== Segment start ==

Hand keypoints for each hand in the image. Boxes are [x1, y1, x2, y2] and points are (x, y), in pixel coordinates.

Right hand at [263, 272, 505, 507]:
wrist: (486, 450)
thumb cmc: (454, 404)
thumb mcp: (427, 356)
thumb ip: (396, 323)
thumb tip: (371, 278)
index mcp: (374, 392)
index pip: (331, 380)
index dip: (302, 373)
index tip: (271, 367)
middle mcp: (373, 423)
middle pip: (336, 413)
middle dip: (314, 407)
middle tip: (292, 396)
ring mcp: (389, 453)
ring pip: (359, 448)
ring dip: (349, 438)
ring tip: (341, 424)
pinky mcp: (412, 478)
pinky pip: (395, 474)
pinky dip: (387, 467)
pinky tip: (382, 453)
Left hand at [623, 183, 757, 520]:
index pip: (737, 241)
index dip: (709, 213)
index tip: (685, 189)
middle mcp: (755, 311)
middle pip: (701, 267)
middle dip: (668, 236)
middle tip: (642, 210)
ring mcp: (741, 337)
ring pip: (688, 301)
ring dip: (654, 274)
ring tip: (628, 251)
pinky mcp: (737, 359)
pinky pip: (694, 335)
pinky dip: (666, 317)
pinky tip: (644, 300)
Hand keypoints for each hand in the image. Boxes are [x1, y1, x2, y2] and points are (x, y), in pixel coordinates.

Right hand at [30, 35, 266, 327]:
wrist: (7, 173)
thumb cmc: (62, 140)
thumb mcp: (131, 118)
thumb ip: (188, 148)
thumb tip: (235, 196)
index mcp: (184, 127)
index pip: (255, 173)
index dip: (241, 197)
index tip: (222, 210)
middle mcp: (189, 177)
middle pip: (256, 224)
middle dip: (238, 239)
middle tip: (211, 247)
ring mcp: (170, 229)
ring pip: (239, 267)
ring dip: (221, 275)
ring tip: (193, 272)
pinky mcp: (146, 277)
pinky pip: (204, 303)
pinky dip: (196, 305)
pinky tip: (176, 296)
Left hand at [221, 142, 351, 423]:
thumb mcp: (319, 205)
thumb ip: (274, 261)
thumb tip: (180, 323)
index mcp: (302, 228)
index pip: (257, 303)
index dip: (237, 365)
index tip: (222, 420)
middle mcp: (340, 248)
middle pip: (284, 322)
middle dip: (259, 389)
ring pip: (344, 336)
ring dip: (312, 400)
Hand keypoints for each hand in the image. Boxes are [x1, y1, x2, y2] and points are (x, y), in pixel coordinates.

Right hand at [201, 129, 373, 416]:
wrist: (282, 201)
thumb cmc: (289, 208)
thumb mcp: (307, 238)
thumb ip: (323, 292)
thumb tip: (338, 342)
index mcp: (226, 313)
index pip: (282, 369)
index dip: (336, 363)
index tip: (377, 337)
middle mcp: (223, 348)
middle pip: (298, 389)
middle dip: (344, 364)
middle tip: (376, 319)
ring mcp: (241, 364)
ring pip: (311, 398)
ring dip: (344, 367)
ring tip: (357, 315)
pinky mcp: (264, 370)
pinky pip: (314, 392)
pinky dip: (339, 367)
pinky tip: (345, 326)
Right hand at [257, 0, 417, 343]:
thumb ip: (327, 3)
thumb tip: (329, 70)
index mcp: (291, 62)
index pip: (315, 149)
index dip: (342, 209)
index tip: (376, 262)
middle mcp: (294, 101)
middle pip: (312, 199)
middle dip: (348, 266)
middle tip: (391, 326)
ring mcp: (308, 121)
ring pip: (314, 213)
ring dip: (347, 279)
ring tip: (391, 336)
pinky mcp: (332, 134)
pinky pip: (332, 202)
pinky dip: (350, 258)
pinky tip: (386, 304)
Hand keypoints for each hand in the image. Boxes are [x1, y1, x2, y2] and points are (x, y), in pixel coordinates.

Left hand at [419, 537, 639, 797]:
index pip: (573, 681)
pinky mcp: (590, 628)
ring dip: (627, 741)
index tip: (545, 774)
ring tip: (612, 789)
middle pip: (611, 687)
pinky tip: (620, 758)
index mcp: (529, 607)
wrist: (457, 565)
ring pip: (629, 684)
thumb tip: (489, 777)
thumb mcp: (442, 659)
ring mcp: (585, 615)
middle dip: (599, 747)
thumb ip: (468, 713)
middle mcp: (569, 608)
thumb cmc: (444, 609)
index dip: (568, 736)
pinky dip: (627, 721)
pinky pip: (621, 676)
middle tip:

== Segment end ==

• Exercise instructions: Copy down the entries exactly, leaving out no line.

• Task output:
Hand keypoints for each hand in the image. Boxes are [x1, y1, x2, y2] and points are (x, y), in pixel coordinates.

Right hand at [263, 272, 505, 507]:
wrist: (486, 450)
thumb cmc: (454, 404)
thumb mcp: (427, 356)
thumb ip: (396, 323)
thumb tip: (371, 278)
index mcp: (374, 392)
index pip: (331, 380)
index dip: (302, 373)
index tip: (271, 367)
middle mcp: (373, 423)
middle pip: (336, 413)
middle dip: (314, 407)
middle tip: (292, 396)
ring mcp: (389, 453)
ring pip: (359, 448)
ring dip: (349, 438)
ring tip: (341, 424)
pinky mcp: (412, 478)
pinky pip: (395, 474)
pinky dip: (387, 467)
pinky tip: (382, 453)
Left hand at [623, 183, 757, 520]:
index pip: (737, 241)
index dip: (709, 213)
index tip: (685, 189)
middle mcp: (755, 311)
middle pip: (701, 267)
middle dip: (668, 236)
middle tip: (642, 210)
ring mcp: (741, 337)
ring pip: (688, 301)
ring dip: (654, 274)
ring tip: (628, 251)
pinky mcp: (737, 359)
pinky pip: (694, 335)
pinky dip: (666, 317)
pinky tip: (644, 300)
Hand keypoints for each hand in the image. Boxes are [x1, y1, x2, y2] and points are (x, y), in pixel coordinates.

Right hand at [30, 35, 266, 327]:
wrist: (7, 173)
thumb cmc: (62, 140)
thumb mcp: (131, 118)
thumb ip: (188, 148)
thumb tip: (235, 196)
index mcp: (184, 127)
index pip: (255, 173)
index dip: (241, 197)
index tip: (222, 210)
middle mcp: (189, 177)
middle pip: (256, 224)
middle dip: (238, 239)
middle tip: (211, 247)
ring mcp: (170, 229)
ring pip: (239, 267)
ring dip: (221, 275)
ring tip: (193, 272)
pinky mcp: (146, 277)
pinky pip: (204, 303)
pinky dip: (196, 305)
pinky tip: (176, 296)
Left hand at [221, 142, 351, 423]:
thumb mcp: (319, 205)
thumb ip: (274, 261)
thumb tip: (180, 323)
index mcp: (302, 228)
index pip: (257, 303)
index dip: (237, 365)
index tip: (222, 420)
middle mcp: (340, 248)
middle pip: (284, 322)
middle dip: (259, 389)
ring pip: (344, 336)
ring dip: (312, 400)
Hand keypoints for each hand in the image. Boxes are [x1, y1, x2, y2] and points are (x, y), in pixel coordinates.

Right hand at [201, 129, 373, 416]:
wrist: (282, 201)
thumb cmc: (289, 208)
thumb mcp: (307, 238)
thumb ip: (323, 292)
thumb tip: (338, 342)
index mcp: (226, 313)
index pip: (282, 369)
index dip: (336, 363)
index tip: (377, 337)
middle mcp: (223, 348)
middle pip: (298, 389)
middle dip: (344, 364)
middle tip: (376, 319)
ring mcp: (241, 364)
ring pip: (311, 398)
ring dip: (344, 367)
ring tip: (357, 315)
pinky mcp: (264, 370)
pinky pip: (314, 392)
pinky dip: (339, 367)
pinky tip: (345, 326)
Right hand at [257, 0, 417, 343]:
thumb ip: (327, 3)
thumb tip: (329, 70)
index mcp: (291, 62)
index pip: (315, 149)
index dip: (342, 209)
index tip: (376, 262)
middle mcp: (294, 101)
middle pip: (312, 199)
middle dip: (348, 266)
middle tip: (391, 326)
ring mcp: (308, 121)
ring pip: (314, 213)
ring dip: (347, 279)
ring tip: (391, 336)
pinky mcp: (332, 134)
pinky pip: (332, 202)
pinky dip: (350, 258)
pinky tip: (386, 304)
Hand keypoints for each hand in the image. Boxes are [x1, y1, x2, y2] and points are (x, y), in pixel coordinates.

Left hand at [419, 537, 639, 797]:
index pip: (573, 681)
pinky mcp: (590, 628)
ring dip: (627, 741)
index tip: (545, 774)
ring tip: (612, 789)
middle pip: (611, 687)
pinky tip: (620, 758)
index mcp: (529, 607)
wrist: (457, 565)
ring pip: (629, 684)
thumb tip: (489, 777)
thumb mcp: (442, 659)
ring mcp: (585, 615)
middle dip: (599, 747)
thumb ip: (468, 713)
middle mcp: (569, 608)
thumb cmc: (444, 609)
index dip: (568, 736)
pinky dip: (627, 721)
pinky pip: (621, 676)
middle tip:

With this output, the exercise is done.